I have succumbed to motion sickness from time to time — especially on boats — and I swear by the acupressure wristbands that push on a point three finger-widths above the wrist joint on the forearm. According to traditional Chinese medicine, this pressure point plays a role in regulating nausea. But research suggests these wristbands typically don’t work any better than a placebo, said Andrea Bubka, a psychologist at Saint Peter’s University in New Jersey. That said, the placebo effect can be strong, and Golding emphasized that if these treatments work for you or a family member, you might as well keep using them. (I certainly will, although they haven’t worked for my daughter.)
As for the weird anti-motion sickness glasses that were recommended to me by a friend, there isn’t yet scientific evidence on how well they work, but Bubka said she has heard anecdotally that they ease motion-sickness symptoms because their circular rims contain liquid that moves as your body moves, providing an artificial horizon.
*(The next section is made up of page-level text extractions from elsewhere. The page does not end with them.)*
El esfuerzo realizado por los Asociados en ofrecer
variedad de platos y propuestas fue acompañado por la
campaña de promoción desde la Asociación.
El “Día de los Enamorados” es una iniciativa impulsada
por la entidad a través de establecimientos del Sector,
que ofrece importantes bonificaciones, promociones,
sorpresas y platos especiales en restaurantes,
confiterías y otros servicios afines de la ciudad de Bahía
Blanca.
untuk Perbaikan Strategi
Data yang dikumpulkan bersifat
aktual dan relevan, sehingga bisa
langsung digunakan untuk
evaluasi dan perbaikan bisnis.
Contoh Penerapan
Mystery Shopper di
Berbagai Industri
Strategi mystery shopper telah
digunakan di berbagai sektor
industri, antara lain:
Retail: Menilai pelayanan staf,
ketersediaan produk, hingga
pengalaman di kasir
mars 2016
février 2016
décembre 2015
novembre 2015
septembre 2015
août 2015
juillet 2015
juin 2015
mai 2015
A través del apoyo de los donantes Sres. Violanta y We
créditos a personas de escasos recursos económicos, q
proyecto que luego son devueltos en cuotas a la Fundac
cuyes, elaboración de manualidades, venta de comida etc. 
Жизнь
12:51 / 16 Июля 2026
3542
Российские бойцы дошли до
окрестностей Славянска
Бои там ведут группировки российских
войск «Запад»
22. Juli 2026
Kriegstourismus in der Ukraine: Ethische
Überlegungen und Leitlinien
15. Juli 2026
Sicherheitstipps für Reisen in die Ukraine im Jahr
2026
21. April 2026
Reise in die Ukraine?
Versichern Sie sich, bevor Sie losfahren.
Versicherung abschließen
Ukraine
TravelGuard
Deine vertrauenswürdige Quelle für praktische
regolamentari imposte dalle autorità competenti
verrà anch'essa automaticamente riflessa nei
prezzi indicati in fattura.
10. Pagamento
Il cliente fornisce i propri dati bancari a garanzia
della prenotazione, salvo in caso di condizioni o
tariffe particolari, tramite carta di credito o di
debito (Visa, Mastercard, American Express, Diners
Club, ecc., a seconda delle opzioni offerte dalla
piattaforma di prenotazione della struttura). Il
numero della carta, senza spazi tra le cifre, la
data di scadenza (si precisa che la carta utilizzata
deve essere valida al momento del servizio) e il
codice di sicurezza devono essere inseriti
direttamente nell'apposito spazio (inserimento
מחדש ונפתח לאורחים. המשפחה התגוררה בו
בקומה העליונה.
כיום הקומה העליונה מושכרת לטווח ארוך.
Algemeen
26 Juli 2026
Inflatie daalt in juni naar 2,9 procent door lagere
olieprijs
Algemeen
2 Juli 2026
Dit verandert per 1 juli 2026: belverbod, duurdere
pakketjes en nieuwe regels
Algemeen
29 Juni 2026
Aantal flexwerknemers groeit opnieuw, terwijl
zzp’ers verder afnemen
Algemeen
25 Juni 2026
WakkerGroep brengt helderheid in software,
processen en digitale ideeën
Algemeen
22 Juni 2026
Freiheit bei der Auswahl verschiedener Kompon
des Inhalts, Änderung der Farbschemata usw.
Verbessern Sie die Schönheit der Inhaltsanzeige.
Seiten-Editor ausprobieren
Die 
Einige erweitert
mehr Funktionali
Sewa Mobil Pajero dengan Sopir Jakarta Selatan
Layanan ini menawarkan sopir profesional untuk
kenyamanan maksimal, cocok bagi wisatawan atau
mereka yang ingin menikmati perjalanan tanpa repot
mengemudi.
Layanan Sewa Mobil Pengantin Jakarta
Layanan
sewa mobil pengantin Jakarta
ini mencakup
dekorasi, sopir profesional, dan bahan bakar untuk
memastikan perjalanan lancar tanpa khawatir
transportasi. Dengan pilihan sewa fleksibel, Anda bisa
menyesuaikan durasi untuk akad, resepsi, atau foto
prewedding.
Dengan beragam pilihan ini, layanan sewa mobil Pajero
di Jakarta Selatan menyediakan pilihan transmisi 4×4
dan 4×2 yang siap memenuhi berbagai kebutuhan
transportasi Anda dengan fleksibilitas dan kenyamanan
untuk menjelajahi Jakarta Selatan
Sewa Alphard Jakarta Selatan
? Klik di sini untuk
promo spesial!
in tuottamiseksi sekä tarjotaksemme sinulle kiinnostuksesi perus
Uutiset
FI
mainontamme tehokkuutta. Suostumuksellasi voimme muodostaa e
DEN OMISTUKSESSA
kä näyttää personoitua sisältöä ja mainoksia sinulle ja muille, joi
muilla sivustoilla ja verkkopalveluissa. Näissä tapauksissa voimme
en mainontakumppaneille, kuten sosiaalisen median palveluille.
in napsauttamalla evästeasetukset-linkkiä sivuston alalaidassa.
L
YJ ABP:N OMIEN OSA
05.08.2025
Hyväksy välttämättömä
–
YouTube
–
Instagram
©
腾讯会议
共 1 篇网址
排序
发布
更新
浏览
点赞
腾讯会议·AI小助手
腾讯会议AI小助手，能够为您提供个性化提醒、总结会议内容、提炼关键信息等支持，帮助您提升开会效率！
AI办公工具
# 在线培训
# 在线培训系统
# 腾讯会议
However, when my daughter wore them while watching her iPad on a car trip, she still felt sick, so I’m not convinced (but perhaps we should try them while she’s not on her iPad).
When it comes to the effects of ginger, experts disagree. Stoffregen said that eating gingersnaps or ginger candies before a trip can help prevent motion sickness, as can sipping ginger ale, as long as it contains real ginger and not artificial flavoring. But Bubka said she hasn’t seen good research supporting ginger’s benefits.
Recently, my family had the opportunity to put many of these suggestions to the test when we embarked on an eight-hour car journey home from Maine. Hoping to minimize the chance that my daughter got sick — and wanting to let her watch her iPad on the long drive — I gave her dimenhydrinate (Dramamine) 45 minutes before we started off. I also sat her in the middle of the back seat and told her to look at the horizon if she started to feel woozy. It was a success: One of our first vomit-free, whine-free family travel experiences in years.